Dijo el poeta que la esencia de la primavera es la versatilidad. Que nunca es igual a sí misma, y mucho menos a los ojos de quien la ve. Pronto llegará la estación del año en la cual todo se expresa, todo despierta, todo se exterioriza. Y en mí, créanme, aún perdura lo acontecido nada más principiar la del año pasado.
Aquel marzo fue horrible: la gente empezó a morirse de un virus desconocido. Los hospitales carecían de casi todo para albergar a tantos enfermos. Cundió el pánico y los autoridades no daban pie con bola. Se contradecían a cada paso y pronto ordenaron el confinamiento como medida muy principal para no contagiarse ni contagiar.

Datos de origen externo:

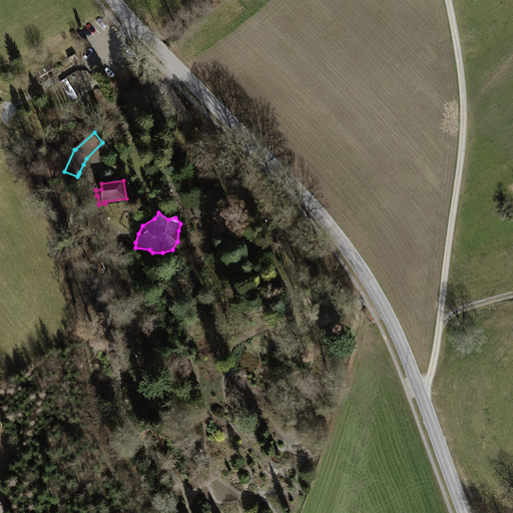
[(108,253),(100,253),(107,265),(119,265),(112,252),(108,253)]
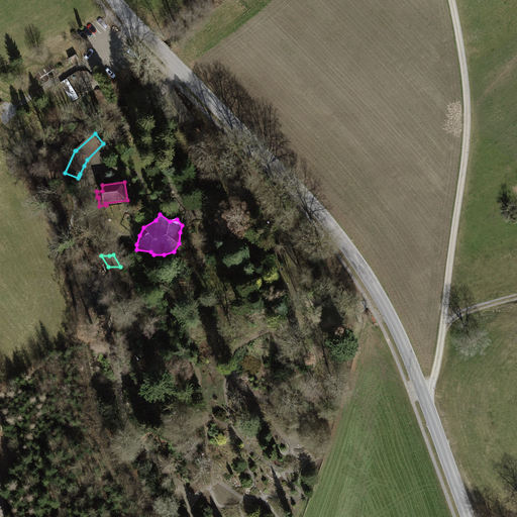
[(359,295),(353,298),(358,305),(364,302),(359,295)]
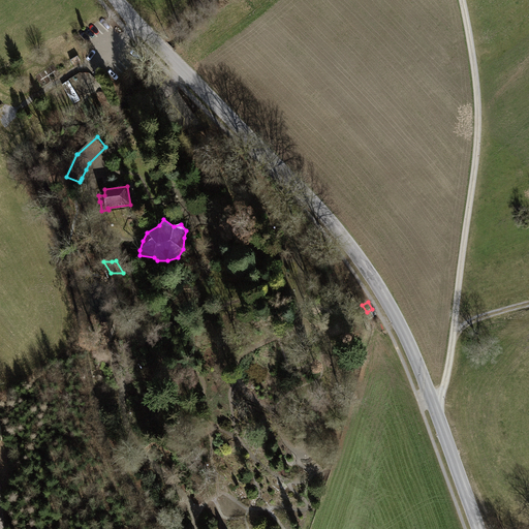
All buildings are outlined.
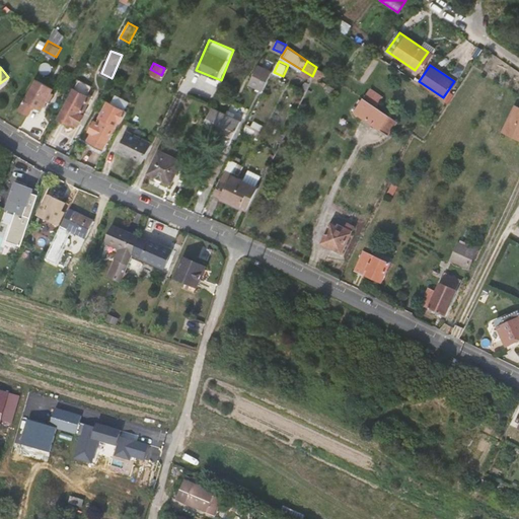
[(312,76),(311,77),(318,81),(323,72),(316,67),(312,76)]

A las cinco de la tarde de aquel día de primavera se puso a llover. A través de los cristales del cierro de mi escritorio observaba yo la caída de una lluvia fina, densa, menuda, pausada. El aire circulaba con la mínima velocidad. El cielo era gris y bajo. A medida que caía la tarde, el gris del cielo se volvía de un blanco de gasa. La calle estaba desierta. Había un silencio espeso, un silencio que se palpaba, un silencio sepulcral.
La televisión no cesaba de dar noticias referidas a la Covid-19 y los especialistas de virus opinaban al respecto. Lavarse las manos a cada paso era el primer consejo que nos daban. A partir de ahí nos hablaban de la necesidad de llevar mascarillas y de cómo había que guardar las distancias al hablar con otras personas. Amén de que era contraproducente tocarse la nariz o la boca sin antes haber usado el gel para las manos o bien el lavado de éstas con jabón.
A las diez de la noche, conociendo ya las muchísimas muertes que se habían producido, la cantidad de infectados que había en España y en todo el mundo, y la extraordinaria labor que estaban realizando médicos, enfermeras y enfermeros, el Viva España de Manolo Escobar me sacaba de quicio. Nunca entendí por qué nos aturdían con ese pasodoble. La última primavera fue horrible en todos los sentidos. Quizá la última es siempre la peor. Ojalá que la próxima sea el comienzo de un tiempo mejor.